**Assignment:**
Records follow. Copy every line with "kaip".

**Input data:**
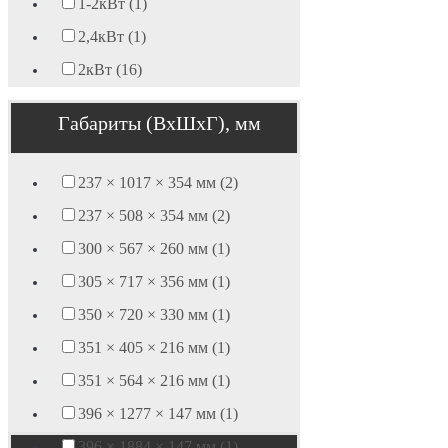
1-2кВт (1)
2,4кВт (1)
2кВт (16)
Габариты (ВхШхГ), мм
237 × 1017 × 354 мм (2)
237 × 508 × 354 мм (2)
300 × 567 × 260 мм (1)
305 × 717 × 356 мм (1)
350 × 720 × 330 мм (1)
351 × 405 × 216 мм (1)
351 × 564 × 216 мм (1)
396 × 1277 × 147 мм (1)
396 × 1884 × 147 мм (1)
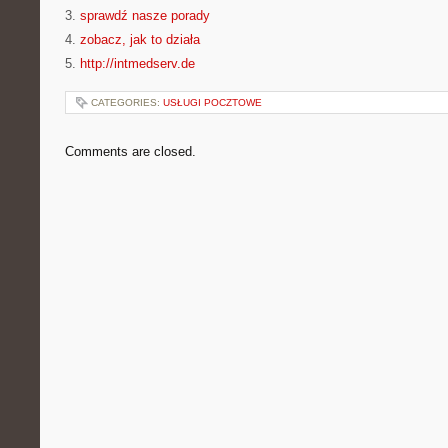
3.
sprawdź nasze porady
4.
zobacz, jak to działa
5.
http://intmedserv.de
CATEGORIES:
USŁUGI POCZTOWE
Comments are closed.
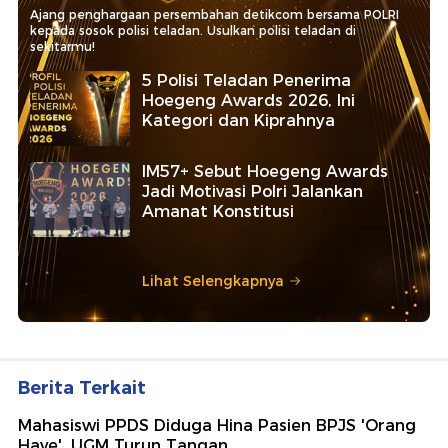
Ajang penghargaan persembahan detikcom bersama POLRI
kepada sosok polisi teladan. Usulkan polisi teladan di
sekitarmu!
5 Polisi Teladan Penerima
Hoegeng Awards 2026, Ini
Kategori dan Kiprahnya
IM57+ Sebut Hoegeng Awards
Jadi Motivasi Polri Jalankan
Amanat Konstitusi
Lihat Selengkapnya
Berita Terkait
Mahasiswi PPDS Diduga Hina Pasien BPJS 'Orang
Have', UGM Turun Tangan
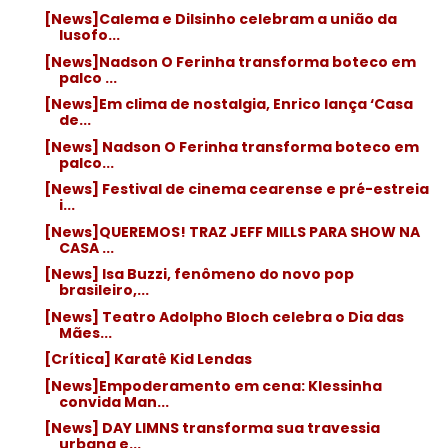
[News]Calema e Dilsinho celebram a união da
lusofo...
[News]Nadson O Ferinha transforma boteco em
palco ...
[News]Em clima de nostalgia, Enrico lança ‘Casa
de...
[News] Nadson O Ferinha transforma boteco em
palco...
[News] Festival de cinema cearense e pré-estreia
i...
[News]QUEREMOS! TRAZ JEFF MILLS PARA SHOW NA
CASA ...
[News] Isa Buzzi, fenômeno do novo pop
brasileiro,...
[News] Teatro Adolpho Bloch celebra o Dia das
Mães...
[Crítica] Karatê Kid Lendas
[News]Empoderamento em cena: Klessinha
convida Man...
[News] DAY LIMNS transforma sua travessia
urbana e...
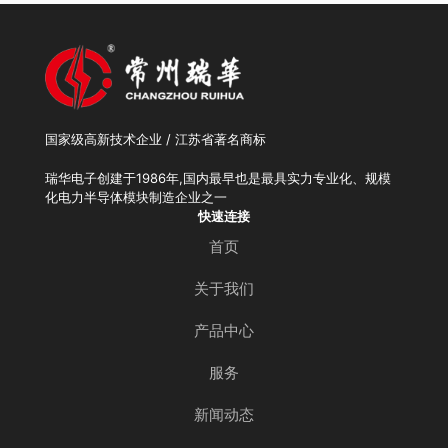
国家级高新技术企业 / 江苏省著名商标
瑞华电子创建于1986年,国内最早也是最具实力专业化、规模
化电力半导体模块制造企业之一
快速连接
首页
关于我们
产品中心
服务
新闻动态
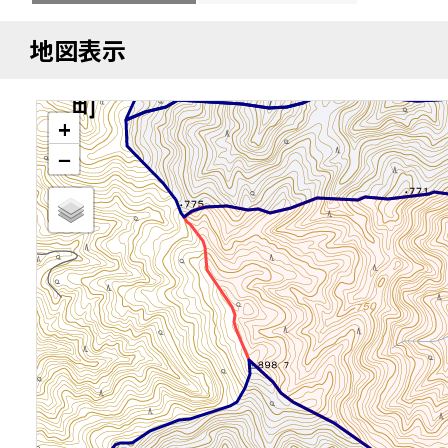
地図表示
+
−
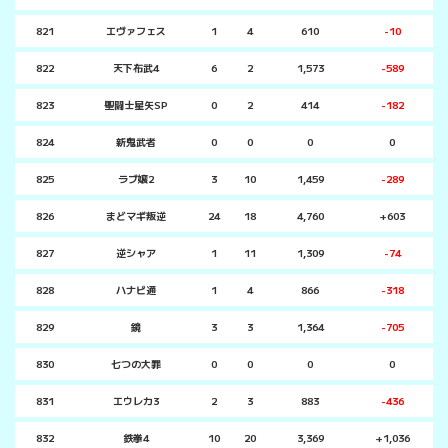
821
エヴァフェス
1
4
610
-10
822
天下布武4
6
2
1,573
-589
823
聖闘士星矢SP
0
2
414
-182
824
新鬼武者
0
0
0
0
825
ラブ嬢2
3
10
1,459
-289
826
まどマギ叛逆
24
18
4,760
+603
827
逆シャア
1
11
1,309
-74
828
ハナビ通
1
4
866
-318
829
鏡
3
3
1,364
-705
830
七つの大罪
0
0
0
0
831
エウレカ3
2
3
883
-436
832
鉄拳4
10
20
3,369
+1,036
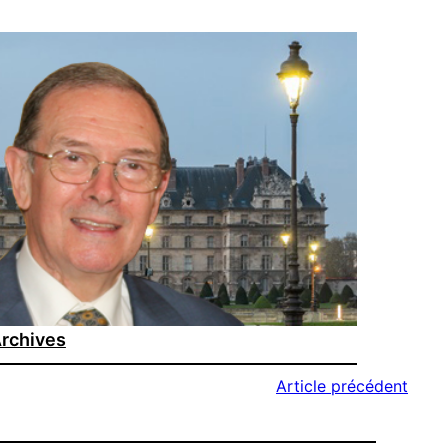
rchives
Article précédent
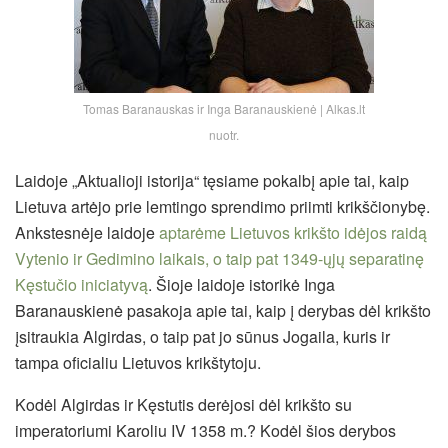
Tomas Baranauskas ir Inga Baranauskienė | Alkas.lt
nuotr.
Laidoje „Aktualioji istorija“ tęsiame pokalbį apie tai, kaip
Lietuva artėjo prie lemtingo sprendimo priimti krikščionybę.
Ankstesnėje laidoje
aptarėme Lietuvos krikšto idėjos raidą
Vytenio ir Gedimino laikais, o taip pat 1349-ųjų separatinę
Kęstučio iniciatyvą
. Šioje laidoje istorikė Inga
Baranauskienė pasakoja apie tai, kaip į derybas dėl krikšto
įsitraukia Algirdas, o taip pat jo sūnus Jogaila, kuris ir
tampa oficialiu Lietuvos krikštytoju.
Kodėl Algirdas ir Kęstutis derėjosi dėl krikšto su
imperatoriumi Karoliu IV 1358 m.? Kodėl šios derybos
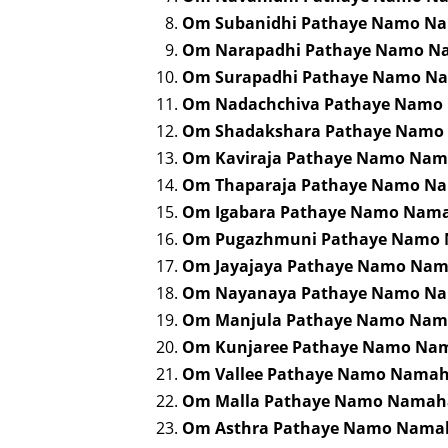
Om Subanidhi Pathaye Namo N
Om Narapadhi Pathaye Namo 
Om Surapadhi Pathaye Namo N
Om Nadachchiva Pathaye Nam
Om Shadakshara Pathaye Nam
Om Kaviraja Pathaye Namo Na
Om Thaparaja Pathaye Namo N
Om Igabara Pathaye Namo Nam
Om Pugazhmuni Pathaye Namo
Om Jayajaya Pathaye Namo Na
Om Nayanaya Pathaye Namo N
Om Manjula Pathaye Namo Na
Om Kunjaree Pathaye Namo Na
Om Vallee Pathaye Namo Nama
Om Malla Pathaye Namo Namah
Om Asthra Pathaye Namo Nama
* * *
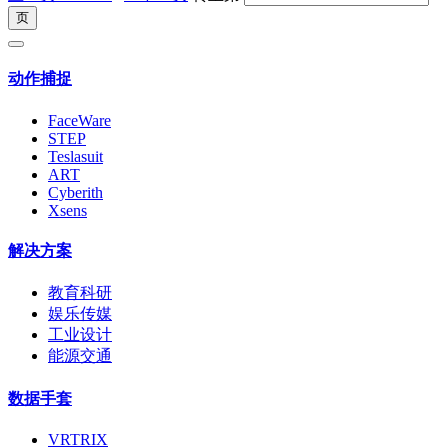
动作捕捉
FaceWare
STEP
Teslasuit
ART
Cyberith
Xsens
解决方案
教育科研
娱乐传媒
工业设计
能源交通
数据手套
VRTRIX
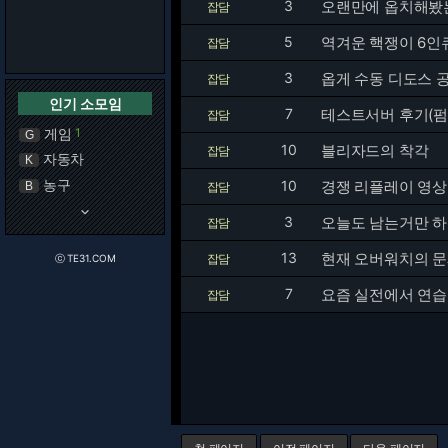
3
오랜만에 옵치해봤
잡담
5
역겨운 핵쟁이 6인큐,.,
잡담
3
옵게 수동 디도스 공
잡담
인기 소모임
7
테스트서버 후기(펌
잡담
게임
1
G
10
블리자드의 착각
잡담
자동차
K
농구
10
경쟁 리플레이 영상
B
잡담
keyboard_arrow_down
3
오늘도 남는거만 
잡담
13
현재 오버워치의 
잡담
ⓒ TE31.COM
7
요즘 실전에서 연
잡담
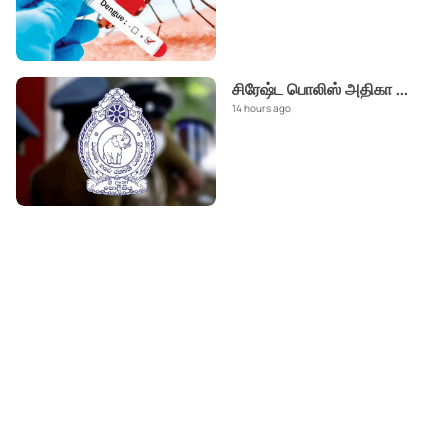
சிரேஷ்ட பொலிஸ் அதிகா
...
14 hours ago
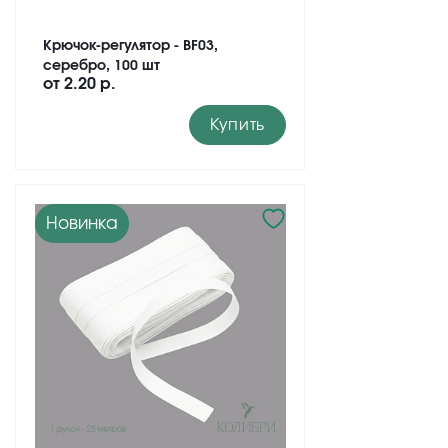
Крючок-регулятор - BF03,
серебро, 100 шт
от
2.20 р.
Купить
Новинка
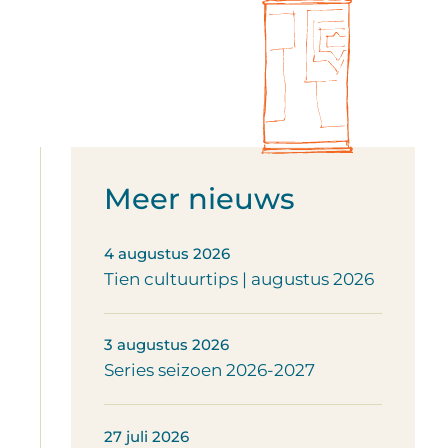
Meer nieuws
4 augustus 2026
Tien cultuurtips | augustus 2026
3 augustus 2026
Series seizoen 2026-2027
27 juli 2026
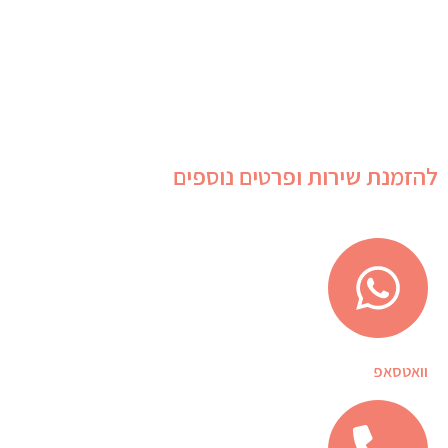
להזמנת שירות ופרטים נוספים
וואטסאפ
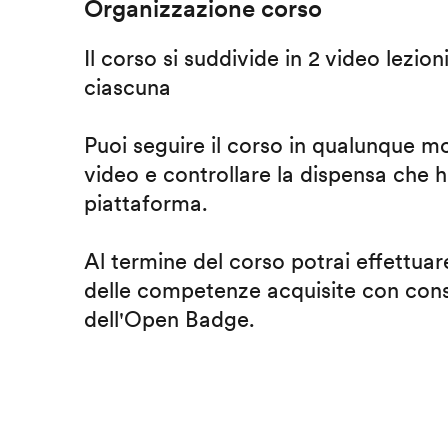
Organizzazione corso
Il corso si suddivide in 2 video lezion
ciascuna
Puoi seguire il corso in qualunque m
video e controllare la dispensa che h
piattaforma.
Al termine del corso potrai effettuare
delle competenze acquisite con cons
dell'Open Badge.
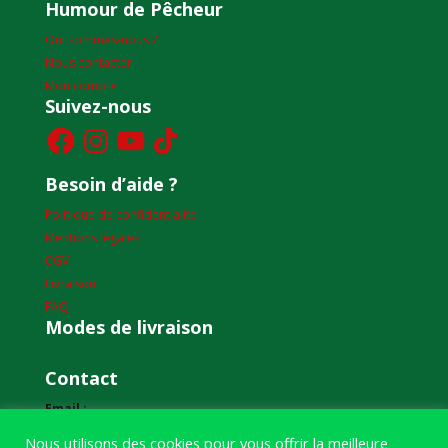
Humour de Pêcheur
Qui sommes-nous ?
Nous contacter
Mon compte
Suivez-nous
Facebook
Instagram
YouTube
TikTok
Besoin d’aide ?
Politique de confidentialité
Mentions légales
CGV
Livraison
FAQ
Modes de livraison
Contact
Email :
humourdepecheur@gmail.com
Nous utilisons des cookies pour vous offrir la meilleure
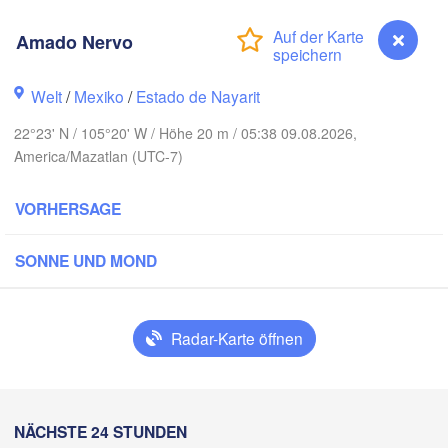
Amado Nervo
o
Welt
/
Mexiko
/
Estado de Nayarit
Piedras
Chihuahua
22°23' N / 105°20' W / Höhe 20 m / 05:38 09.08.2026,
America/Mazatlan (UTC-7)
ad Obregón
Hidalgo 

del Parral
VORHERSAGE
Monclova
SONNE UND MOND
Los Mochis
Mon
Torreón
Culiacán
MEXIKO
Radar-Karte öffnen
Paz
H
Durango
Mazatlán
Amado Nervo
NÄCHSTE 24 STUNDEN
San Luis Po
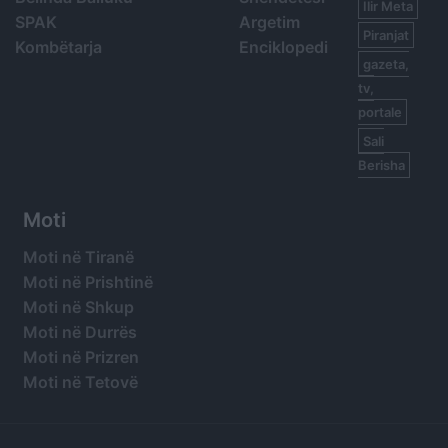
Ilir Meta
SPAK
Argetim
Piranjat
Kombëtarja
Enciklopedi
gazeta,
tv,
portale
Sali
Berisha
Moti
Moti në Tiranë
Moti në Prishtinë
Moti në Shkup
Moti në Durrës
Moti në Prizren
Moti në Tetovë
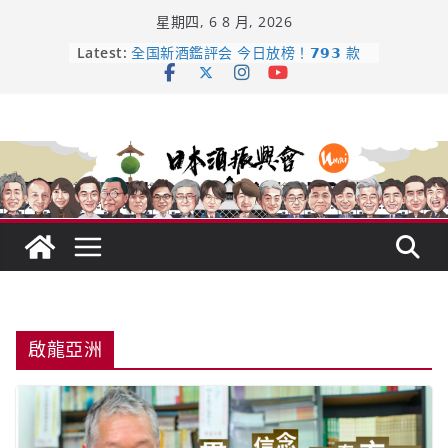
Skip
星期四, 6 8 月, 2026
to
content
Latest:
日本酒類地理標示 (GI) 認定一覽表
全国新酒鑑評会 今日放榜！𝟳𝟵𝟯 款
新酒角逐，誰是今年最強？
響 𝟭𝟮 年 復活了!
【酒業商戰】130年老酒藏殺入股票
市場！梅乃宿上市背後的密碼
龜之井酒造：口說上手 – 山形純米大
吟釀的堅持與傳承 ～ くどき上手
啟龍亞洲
--
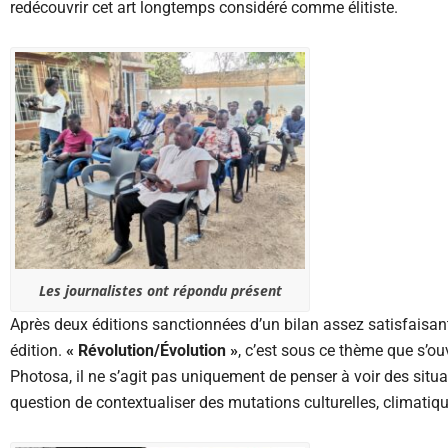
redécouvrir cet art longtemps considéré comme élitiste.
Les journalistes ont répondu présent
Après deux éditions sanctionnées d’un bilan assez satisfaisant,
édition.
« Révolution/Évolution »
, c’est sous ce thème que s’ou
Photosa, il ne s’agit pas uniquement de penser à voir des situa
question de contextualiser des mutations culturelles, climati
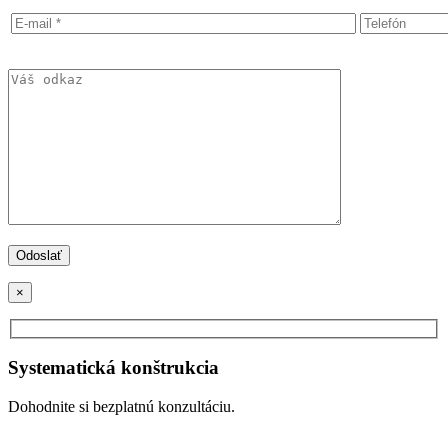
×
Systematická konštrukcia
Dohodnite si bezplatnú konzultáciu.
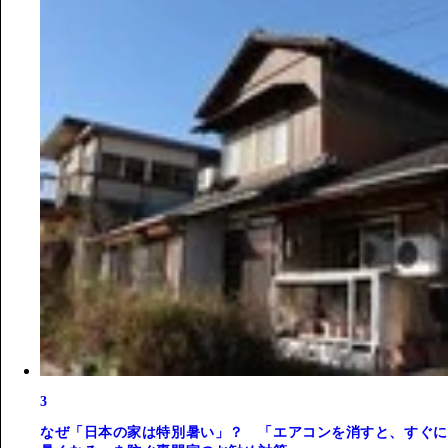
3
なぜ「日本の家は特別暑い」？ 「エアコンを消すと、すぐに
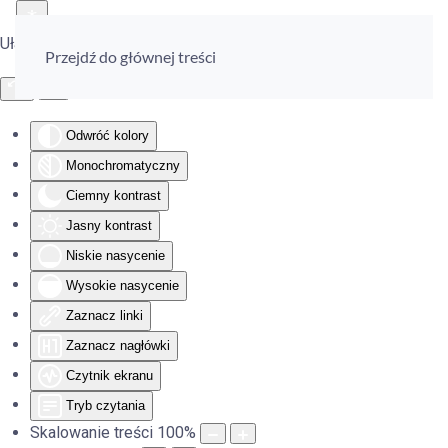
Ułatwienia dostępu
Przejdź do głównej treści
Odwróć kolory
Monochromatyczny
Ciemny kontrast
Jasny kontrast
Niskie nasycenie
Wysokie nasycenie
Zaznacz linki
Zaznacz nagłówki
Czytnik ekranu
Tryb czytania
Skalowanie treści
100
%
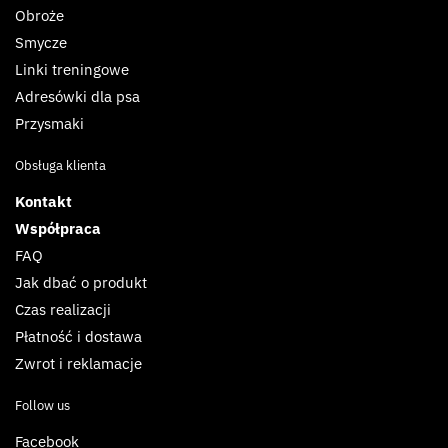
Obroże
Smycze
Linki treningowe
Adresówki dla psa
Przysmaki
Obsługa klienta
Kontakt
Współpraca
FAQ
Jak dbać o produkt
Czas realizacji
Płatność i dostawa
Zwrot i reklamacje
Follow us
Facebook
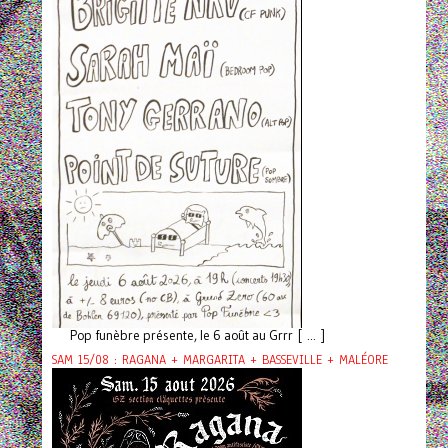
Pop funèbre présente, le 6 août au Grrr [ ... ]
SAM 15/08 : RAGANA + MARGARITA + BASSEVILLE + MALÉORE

**Written solution:**
Laidoje „Aktualioji istorija“ tęsiame pokalbį apie tai, kaip
Baranauskienė pasakoja apie tai, kaip į derybas dėl krikšto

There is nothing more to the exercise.